For the first time in the modern workplace, companies now have workforces spanning four generations. From school leavers right up to employees still working well into their 70s, colleague age gaps can be half a century or more.

As different generations of the technical professionals your business may be employing have varying preferences, styles, needs and expectations, it’s helpful to pinpoint what broadly defines each cohort:

Baby Boomers (born between 1946 to 1964)

With many people needing to delay retirement, the group known as Baby Boomers sit at the top of the workforce age bracket. Broadly speaking, they respect the status quo and hierarchy, and value conventional working patterns. In fact, Baby Boomer dedication to work inspired the word ‘workaholic’ (at a time when the concept of ‘work-life balance’ was still a way off).

Generation X (born between 1965 and 1977)

When Gen X hit the workplace in the mid-80s onwards, they set about making office life less formal. Unlike Baby Boomers, they tend to be more ‘me-orientated’ and work to live - instead of the other way round. Many Gen Xers saw their parents lose jobs in the early 90s recession so it follows that this is the first generation to be less inclined to commit to an employer or job for life.

Generation Y or Millennials (born between 1978 and 1995)

More values-driven than previous generations, Generation Y tends to see work as a chance to be fulfilled and make a difference. They demand more from leadership, and feel no qualms about challenging how they’re being managed. Work-life balance is key, and they want to be able to work flexibly and collaboratively with others. This generation is also highly entrepreneurial, with the majority wanting to run their own businesses.

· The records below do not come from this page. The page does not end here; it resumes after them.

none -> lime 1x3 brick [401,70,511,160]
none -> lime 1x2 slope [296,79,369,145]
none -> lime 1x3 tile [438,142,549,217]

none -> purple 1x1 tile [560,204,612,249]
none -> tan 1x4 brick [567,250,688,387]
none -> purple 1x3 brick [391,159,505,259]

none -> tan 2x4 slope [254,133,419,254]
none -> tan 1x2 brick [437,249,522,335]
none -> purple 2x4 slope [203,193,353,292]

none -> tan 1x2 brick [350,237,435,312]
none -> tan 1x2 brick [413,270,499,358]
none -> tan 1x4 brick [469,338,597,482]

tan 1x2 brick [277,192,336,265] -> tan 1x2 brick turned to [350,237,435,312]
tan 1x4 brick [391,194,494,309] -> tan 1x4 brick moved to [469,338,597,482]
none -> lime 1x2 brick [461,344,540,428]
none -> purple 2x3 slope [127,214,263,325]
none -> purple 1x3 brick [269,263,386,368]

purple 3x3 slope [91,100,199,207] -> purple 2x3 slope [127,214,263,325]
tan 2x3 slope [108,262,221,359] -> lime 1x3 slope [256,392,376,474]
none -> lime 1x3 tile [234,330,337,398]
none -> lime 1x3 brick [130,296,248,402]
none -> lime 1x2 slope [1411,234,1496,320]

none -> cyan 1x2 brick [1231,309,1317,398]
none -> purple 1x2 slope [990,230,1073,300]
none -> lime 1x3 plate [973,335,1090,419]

Generation Z (born from 1996 onwards)

The new starters, Generation Z are digital natives who’ve grown up with the internet, mobile phones and social media. Although they’re used to being able to find out things instantly, they also value face-to-face communication alongside email, phone and instant messaging. Purpose and values are important to them, and they rate employers who take social awareness and corporate social responsibility seriously.

Embracing age diversity

Diverse workforces - including people of all ages - bring clear benefits. Studies show that productivity, innovation, engagement and crucially bottom line improve. What’s more, diversity and inclusion are important factors that make up the company culture necessary to attract and retain star players.

A recent survey showed that people think working with other generations is a big positive, with 53% of respondents saying they’d learned a lot from other generations.

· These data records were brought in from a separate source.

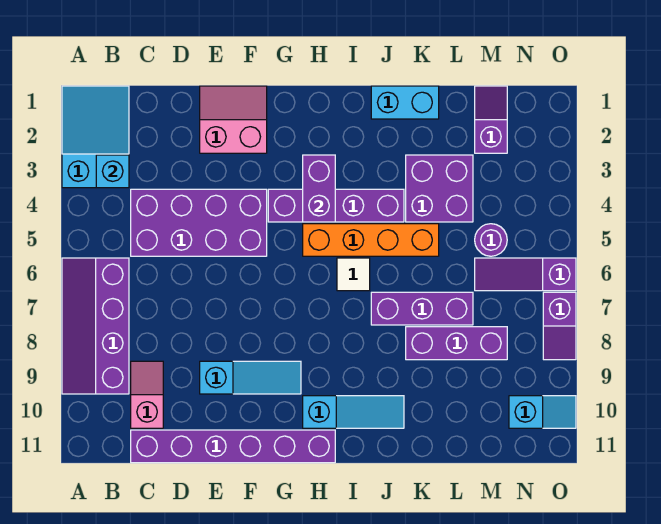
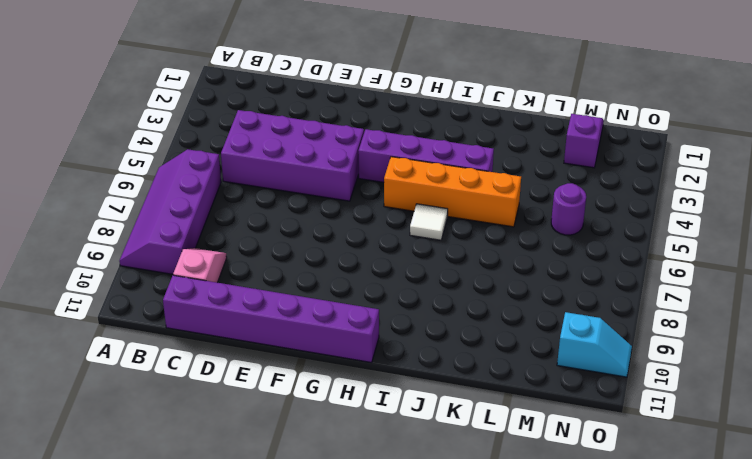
none -> cyan 2x3 slope [62,86,129,188]
none -> pink 2x2 slope [200,86,267,153]
none -> cyan 1x3 slope [200,361,301,394]

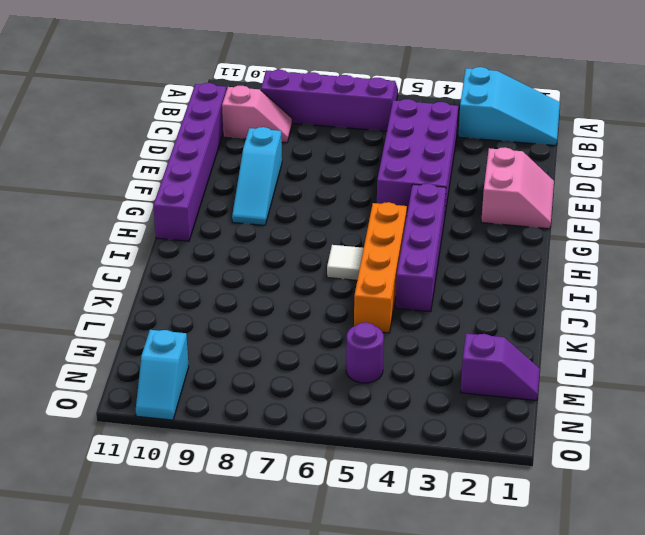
none -> cyan 1x3 slope [303,396,404,428]
none -> cyan 1x2 brick [371,86,439,119]
none -> purple 1x3 brick [371,292,473,325]

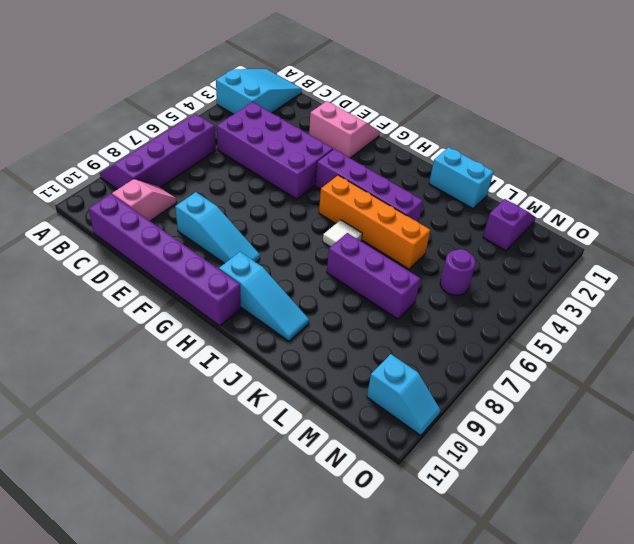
none -> purple 2x2 brick [406,155,473,222]
none -> purple 1x3 brick [406,327,507,360]
none -> purple 1x3 slope [475,258,576,291]

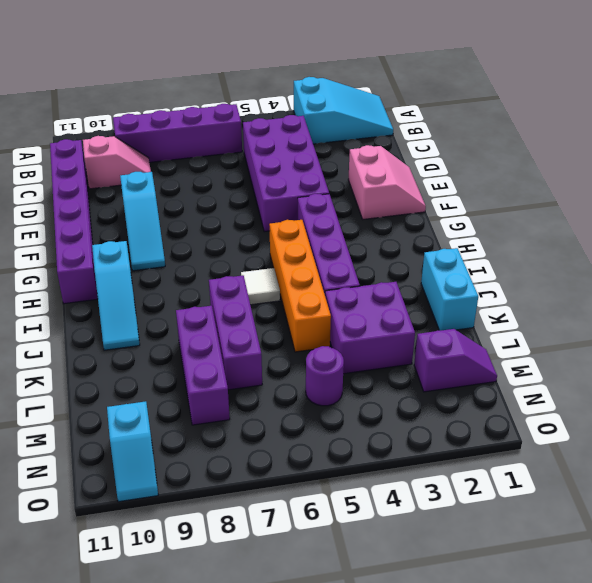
none -> purple 1x3 slope [475,258,576,291]
none -> purple 1x2 slope [543,292,576,360]
none -> cyan 1x1 brick [96,155,129,188]

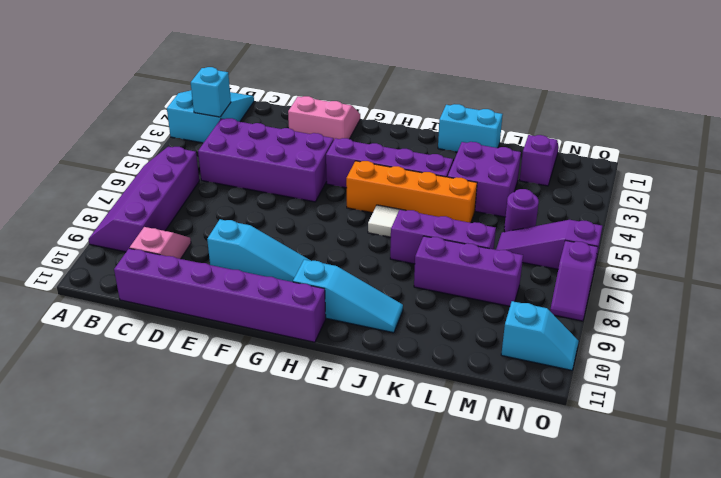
none -> purple 1x2 brick [303,155,335,222]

These findings don’t surprise us at RHL, where we’re skilled at finding the best talent for technical professional vacancies. Time and again, we notice that the employers outperforming their rivals thrive on a wide range of ideas and knowledge from a broad group of people - including different ages.

Seeing beyond labels

While it’s helpful to know what broadly defines each generation, it’s important to try and avoid stereotypes or sweeping generalisations about different cohorts.

Many businesses find cross-generation mentoring a helpful tool for this, with younger employees coaching older colleagues in digital skills, and more experienced colleagues passing on interpersonal skills and institutional knowledge.

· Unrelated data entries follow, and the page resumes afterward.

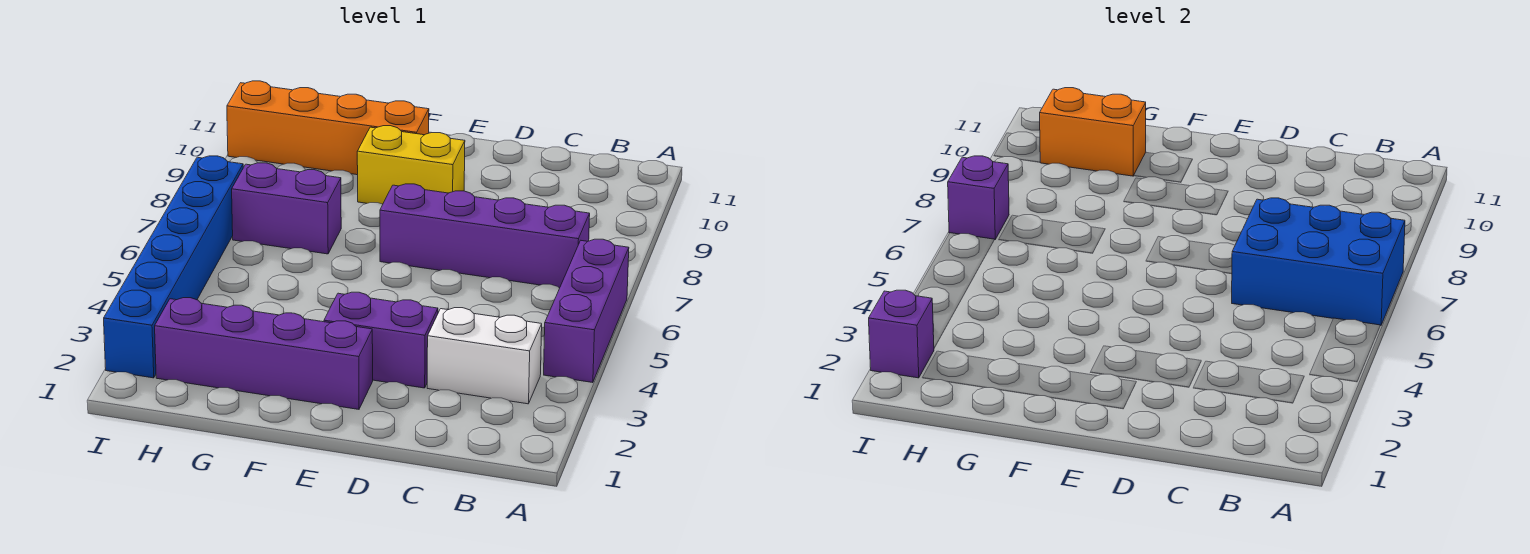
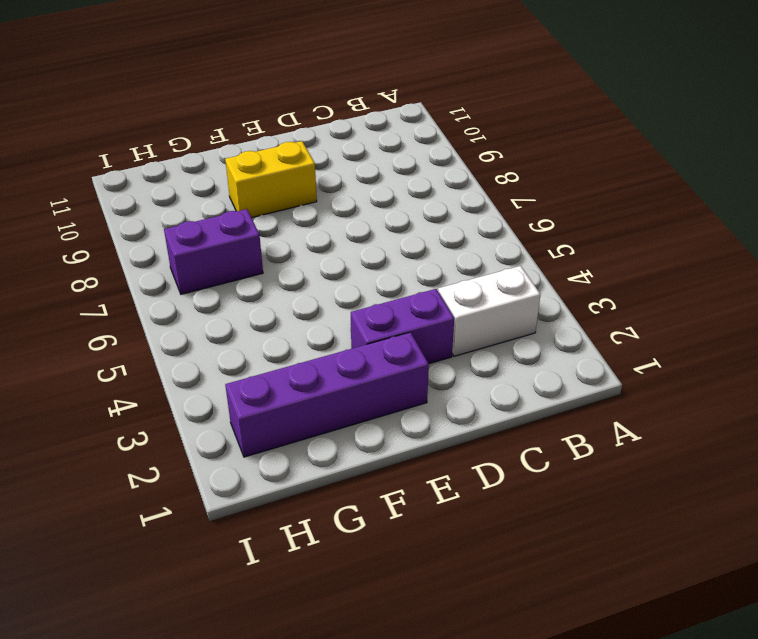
none -> purple 1x3 brick [544,239,629,383]
none -> purple 1x4 brick [380,184,590,288]
none -> orange 1x4 brick [227,81,429,175]

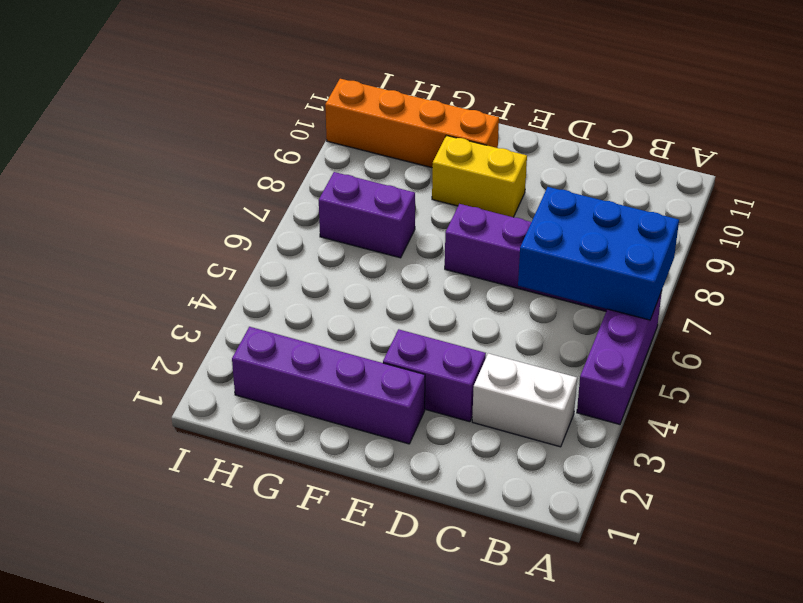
none -> blue 1x6 brick [104,156,243,378]
none -> orange 1x2 brick [1040,88,1146,176]
none -> purple 1x1 brick [869,290,934,378]

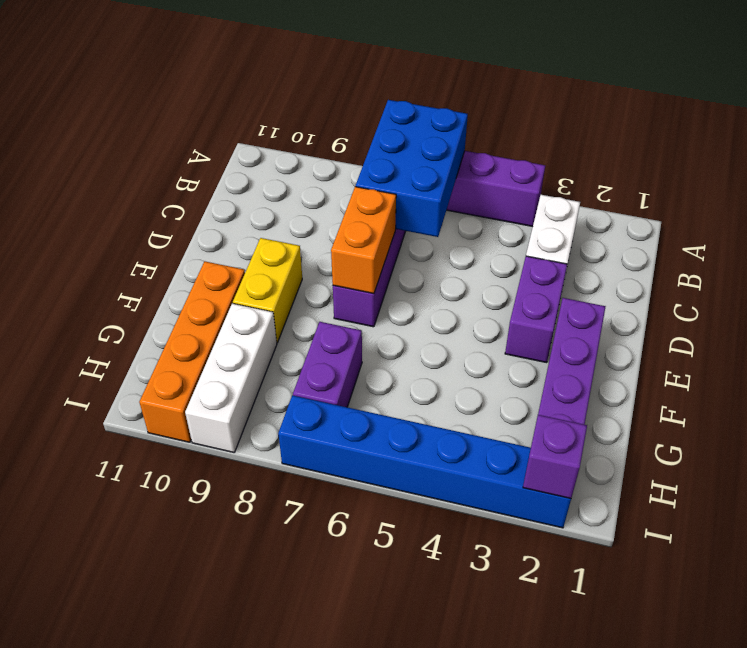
orange 1x2 brick [331,187,396,294] -> orange 1x2 brick moved to [1040,88,1146,176]
white 1x3 brick [185,303,277,453] -> none
none -> purple 1x1 brick [948,156,1009,240]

This kind of mentoring is a way to help colleagues of varying ages connect and empathise with each other - while also capitalising on the wealth of different skills, experiences and viewpoints the workforce contains.

It’s clear that leading multiple generations in the workplace is about understanding and respecting people’s differences - but also viewing each colleague as people in their own right. Is it time to think about how your company can make more of its multi-generational workforce?